Denny Oates - Chairman, President, CEO
Let me toss that to Ross.
Ross Wilkin - VP Finance, CFO
Yes, the surcharge misalignment is -- we calculate it to be closer to about 6%, so you are in the range. And then, also, there is the impact of the overall lower activity levels, which is in the vicinity of around 7%.
Phil Gibbs - Analyst
You are saying that the 6% is on top of -- so you are saying more normalized is the 14% (multiple speakers)
Denny Oates - Chairman, President, CEO
Yes. There's two big headwinds we're fighting. One is the whole misalignment thing, given the rapid decline in commodities that we talk about.
The other thing not to lose sight of the fact that we are running at very low activity levels and that spits out a lot of fixed costs, largely depreciation type things. So both of those numbers are additive.
Phil Gibbs - Analyst
Perfect. And then, lastly is more on the update kind of on the liquidity side. What do you expect, Ross, the cash interest, D&A, CapEx, and where does your liquidity stand at this point?
Ross Wilkin - VP Finance, CFO
Yes. Overall, liquidity is improved, as you can imagine, under the new facility and it's in the lower teens overall, $13 million or $14 million day one of the new arrangement, so well above the minimum threshold.
And in terms of cash going forward for some of those items, like interest, cash interest expense will be about 150 basis points higher than what we experienced last year and so overall cash interest will be around $2.8 million or thereabouts, $2.5 million to $2.8 million, here in 2016.
Phil Gibbs - Analyst
Okay. And then your depreciation and CapEx?

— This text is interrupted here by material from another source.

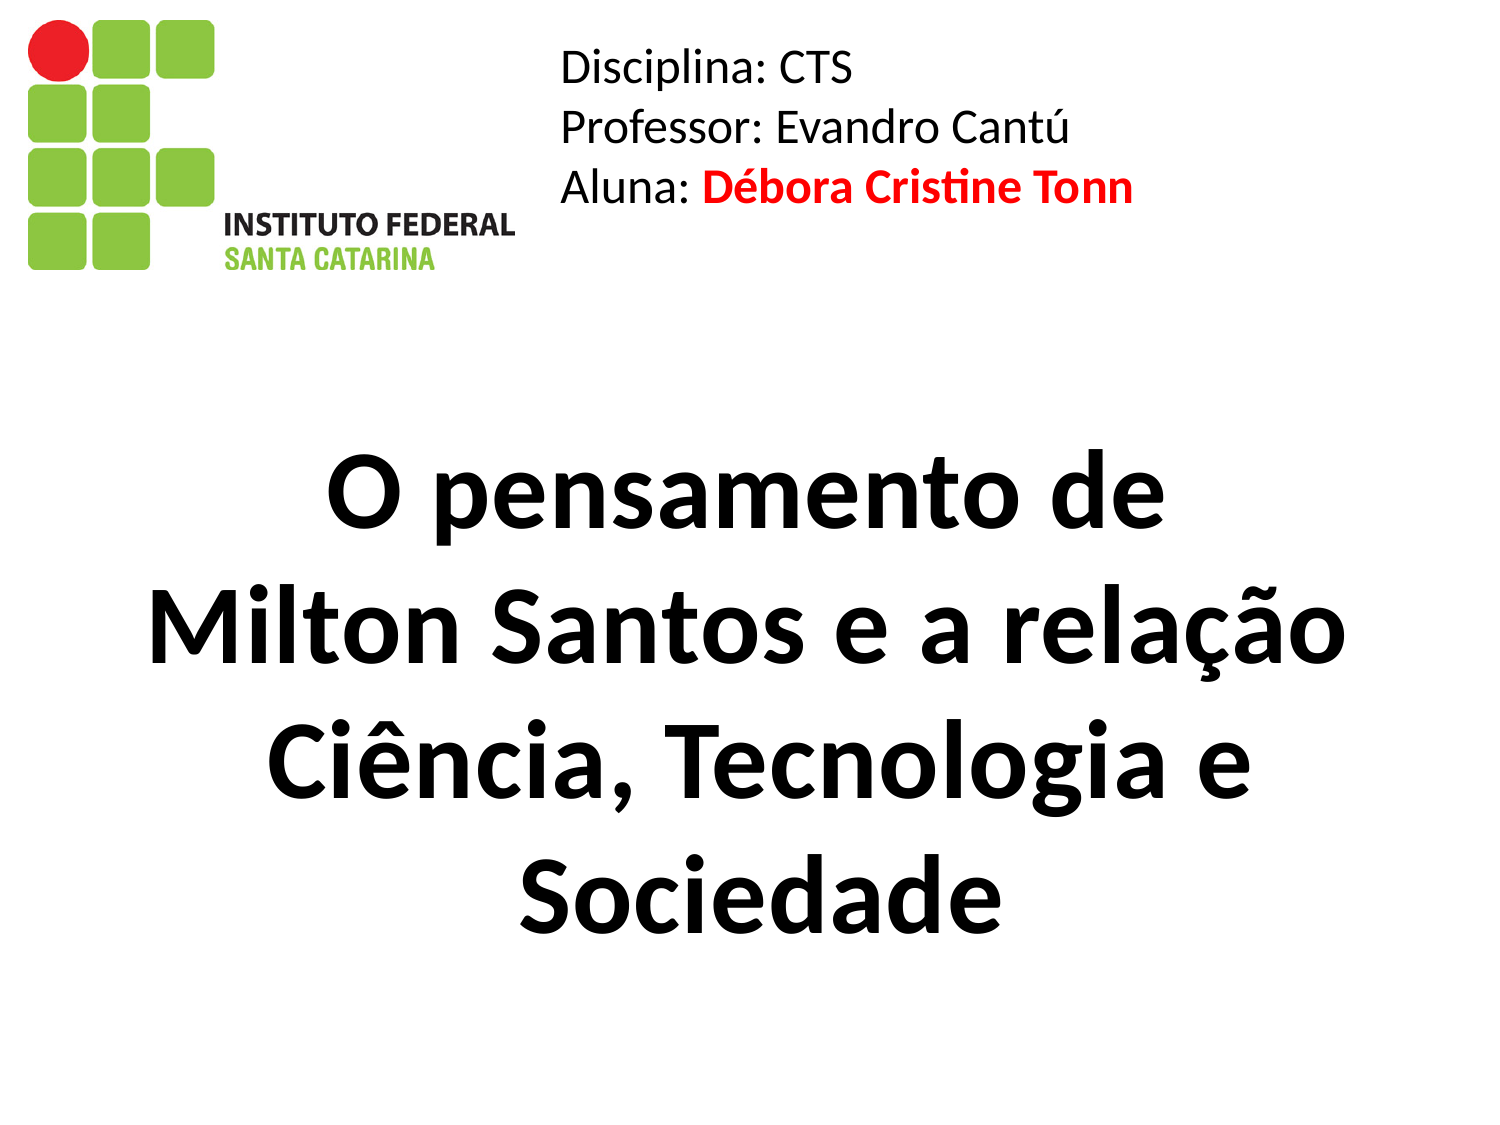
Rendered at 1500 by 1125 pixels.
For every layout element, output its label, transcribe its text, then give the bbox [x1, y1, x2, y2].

picture [28, 20, 515, 270]
text_box O pensamento de Milton Santos e a relação Ciência, Tecnologia e Sociedade [0, 408, 1500, 964]
text_box Disciplina: CTS Professor: Evandro Cantú Aluna: Débora Cristine Tonn [545, 25, 1267, 281]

Ross Wilkin - VP Finance, CFO
Yes, CapEx, we expect CapEx to be mid to high single digits and some of that could be financed through leases, so CapEx is a bit of a flex item in terms of how we manage that in terms of what actually hits CapEx, so if you think about it in terms of probably a $7 million number or something in that vicinity. And depreciation is going to continue running at about $16 million here in 2016, so a fairly large disconnect in terms of depreciation versus CapEx.
Phil Gibbs - Analyst
Okay. I think -- just looking here, I had about depreciation of $4.5 million in the fourth quarter. Maybe that included some amortization adjustments. Are you looking at that as a number or is there --
Ross Wilkin - VP Finance, CFO
Yes. The $4.5 million, that would also include some amortization of molds and dies and things that we use internally, so that's about -- including that, it's about $18 million of amortization in 2016.
Phil Gibbs - Analyst
Perfect. Thanks a lot for the thoughts. I'll follow up with you guys later. Thanks so much.

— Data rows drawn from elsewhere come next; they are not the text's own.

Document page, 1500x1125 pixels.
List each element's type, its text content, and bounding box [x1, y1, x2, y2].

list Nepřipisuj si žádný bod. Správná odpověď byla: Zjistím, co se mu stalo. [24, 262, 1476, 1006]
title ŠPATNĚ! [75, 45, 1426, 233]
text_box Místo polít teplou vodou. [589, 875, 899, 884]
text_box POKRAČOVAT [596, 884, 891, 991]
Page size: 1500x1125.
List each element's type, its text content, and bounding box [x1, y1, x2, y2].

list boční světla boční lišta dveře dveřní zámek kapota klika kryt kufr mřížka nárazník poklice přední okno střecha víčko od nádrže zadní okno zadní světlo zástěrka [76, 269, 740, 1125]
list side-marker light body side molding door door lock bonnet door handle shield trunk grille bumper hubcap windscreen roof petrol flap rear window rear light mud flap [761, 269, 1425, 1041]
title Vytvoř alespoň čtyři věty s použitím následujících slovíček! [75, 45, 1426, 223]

Denny Oates - Chairman, President, CEO
You're welcome, Phil.
Operator
(Operator Instructions). I'm showing no further questions at this time. I would like to turn the call back over to Mr. Oates for closing remarks.
Denny Oates - Chairman, President, CEO
Okay. Thanks, again, for joining us today and for your interest in Universal Stainless. Obviously, there was no letup in challenging industry conditions in the fourth quarter and we took necessary actions to address those issues. Our focus all year was on meeting industry challenges, generating cash, and capturing opportunities as we look to an improving 2016.
I want to publicly acknowledge all of our successes are due to the tireless efforts of our team and I greatly appreciate all those efforts, and I look forward to updating you in April on our successes during the first quarter. Have a good day.
Operator
Ladies and gentlemen, thank you for your participation in today's conference. This does conclude the program. You may all disconnect. Everyone, have a great day.